研究紹介
創薬薬理学の研究について
タンパク質分解機構の生理機能解明とタンパク質分解誘導薬物の開発を細胞レベルから個体レベルで取り組みます。病態発症メカニズムを分子レベルで理解し、創薬のターゲットと作用薬物を提示することを目指します。生化学・分子生物学的な手法を駆使し、ゲノム編集技術により作成したマウスを利用して、目標を達成していきます。
ユビキチンリガーゼの生理機能と創薬
ユビキチン(Ub)は76個のアミノ酸からなる小さなタンパク質ですが、細胞内においてタンパク質のリジン残基に共有結合することで様々な生命機能(タンパク質分解・シグナル伝達・タンパク質輸送など)に関与しています。ユビキチンの基質タンパク質への修飾(ユビキチン化)を触媒する3つの酵素群がありますが、その中でユビキチンリガーゼ(E3)は基質の特異性と反応速度を規定する最も重要な酵素です。その数は600種以上あると推測されていますが、その機能に関しては不明なものが多く存在しています。私たちはこれまで新規のユビキチンリガーゼを同定し、その生理機能と疾患への関与に取り組んできました。アルツハイマー病や炎症性腸疾患などに関連するユビキチンリガーゼをこれまで見出してきましたが、今後はユビキチン化に関連した創薬にも挑戦していきます。
ユビキチンリガーゼの生理機能と疾患への関与
ゲノム編集を用いた遺伝子の機能解析
ゲノム編集は2013年にCRISPR/Cas9システムが開発されると急速に普及し、瞬く間に2020年のノーベル化学賞受賞研究となりました。それ程インパクトのあるツールであることを証明しています。私たちはこれまでCRISPR/Cas9システムを用いて、ノックアウト(遺伝子破壊)およびノックイン(遺伝子挿入)を細胞やマウスで行ってきました。特にCRISPR/Cas9システムによってハードルが下がったノックイン技術は強力なツールになるため、今後は様々な機能を持った遺伝子を研究対象の遺伝子に挿入することで、生理的発現レベルの遺伝子産物を細胞やマウスを用いて解析していきたいと思います。

________________________________________

創薬薬理学の研究紹介によれば、ユビキチンは何個のアミノ酸からなるタンパク質ですか。

________________________________________

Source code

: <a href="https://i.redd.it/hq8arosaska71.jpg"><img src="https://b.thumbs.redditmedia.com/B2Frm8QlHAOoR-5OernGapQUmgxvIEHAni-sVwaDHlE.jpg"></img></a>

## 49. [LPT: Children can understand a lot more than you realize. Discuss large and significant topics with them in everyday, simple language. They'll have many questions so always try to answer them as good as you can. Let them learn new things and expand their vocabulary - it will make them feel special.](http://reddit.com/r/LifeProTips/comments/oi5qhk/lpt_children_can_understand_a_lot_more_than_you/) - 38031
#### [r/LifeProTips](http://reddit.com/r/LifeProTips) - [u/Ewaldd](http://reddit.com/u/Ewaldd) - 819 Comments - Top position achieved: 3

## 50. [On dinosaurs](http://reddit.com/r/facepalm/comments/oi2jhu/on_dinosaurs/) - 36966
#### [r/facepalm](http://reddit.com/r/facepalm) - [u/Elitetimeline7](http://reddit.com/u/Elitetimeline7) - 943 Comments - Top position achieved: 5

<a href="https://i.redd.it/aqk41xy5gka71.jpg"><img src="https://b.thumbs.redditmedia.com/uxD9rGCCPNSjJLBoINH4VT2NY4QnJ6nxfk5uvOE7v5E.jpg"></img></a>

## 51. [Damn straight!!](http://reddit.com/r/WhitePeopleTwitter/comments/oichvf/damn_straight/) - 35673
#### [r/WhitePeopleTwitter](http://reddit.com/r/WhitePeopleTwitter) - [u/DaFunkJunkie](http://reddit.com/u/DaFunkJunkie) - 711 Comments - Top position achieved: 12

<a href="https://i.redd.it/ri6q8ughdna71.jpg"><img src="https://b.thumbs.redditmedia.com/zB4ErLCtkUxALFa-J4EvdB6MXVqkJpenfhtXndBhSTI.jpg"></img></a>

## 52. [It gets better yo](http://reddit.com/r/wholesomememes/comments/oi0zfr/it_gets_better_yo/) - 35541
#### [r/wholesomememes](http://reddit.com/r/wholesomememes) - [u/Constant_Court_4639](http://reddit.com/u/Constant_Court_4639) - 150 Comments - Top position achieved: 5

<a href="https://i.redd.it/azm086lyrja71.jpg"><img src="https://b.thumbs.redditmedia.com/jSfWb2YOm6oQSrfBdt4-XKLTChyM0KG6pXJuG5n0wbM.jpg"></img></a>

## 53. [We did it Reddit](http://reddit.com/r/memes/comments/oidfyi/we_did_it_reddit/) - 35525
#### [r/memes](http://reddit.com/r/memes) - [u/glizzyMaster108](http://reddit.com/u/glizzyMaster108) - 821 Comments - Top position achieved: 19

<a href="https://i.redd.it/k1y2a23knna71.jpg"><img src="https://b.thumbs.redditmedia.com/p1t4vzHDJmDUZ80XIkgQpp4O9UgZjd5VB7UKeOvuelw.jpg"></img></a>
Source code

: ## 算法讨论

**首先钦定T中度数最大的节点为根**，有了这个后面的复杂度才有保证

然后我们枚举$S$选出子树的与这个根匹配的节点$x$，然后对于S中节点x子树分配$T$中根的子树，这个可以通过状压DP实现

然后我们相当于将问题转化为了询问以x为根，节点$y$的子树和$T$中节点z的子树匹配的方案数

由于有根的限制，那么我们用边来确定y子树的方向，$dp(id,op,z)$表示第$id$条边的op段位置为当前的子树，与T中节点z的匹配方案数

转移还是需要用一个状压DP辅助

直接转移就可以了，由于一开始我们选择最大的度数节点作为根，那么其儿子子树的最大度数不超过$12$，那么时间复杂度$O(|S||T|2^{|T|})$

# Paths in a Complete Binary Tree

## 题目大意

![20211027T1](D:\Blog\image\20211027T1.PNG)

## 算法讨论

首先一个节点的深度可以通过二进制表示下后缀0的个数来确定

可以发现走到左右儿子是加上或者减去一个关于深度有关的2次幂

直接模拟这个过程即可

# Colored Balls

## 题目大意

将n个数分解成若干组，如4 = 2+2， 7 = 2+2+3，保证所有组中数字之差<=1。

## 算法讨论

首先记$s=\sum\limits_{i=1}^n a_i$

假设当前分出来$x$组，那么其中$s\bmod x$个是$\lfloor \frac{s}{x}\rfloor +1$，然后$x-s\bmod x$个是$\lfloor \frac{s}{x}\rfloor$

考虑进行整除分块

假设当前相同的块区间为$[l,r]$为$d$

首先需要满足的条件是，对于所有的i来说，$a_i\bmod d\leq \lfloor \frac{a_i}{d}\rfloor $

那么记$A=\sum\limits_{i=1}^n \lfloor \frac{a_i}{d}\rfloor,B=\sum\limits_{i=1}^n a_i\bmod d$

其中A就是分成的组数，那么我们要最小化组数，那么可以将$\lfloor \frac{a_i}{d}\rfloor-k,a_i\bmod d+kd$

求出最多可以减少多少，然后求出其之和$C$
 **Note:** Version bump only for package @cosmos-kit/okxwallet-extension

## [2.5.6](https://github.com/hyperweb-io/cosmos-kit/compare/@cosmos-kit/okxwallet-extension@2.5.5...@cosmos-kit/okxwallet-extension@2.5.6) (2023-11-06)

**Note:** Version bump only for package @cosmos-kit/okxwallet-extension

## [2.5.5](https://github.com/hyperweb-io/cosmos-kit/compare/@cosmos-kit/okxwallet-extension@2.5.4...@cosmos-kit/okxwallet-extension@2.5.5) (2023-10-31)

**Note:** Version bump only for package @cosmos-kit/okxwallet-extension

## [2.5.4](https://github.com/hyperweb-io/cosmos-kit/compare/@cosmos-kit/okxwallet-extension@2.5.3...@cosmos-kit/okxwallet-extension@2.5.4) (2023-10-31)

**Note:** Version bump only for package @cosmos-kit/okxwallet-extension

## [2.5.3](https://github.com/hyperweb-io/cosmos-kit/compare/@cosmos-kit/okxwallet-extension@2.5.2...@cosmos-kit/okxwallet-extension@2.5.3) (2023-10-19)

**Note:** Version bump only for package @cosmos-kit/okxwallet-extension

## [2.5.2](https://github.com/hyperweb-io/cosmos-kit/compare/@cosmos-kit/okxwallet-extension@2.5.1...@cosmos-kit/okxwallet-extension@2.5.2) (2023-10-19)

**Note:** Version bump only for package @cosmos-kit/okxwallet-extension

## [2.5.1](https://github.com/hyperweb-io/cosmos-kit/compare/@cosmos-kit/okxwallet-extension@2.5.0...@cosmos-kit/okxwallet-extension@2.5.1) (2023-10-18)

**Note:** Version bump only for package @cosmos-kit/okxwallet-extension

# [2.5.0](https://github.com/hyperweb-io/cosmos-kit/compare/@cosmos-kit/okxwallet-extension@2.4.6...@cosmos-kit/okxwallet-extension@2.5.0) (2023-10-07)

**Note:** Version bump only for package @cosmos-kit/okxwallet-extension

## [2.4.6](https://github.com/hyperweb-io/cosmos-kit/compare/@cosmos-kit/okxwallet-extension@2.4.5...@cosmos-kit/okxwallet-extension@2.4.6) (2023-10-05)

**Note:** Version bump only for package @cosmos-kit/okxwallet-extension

________________________________________

問題の解答
76個のアミノ酸からなる小さなタンパク質です。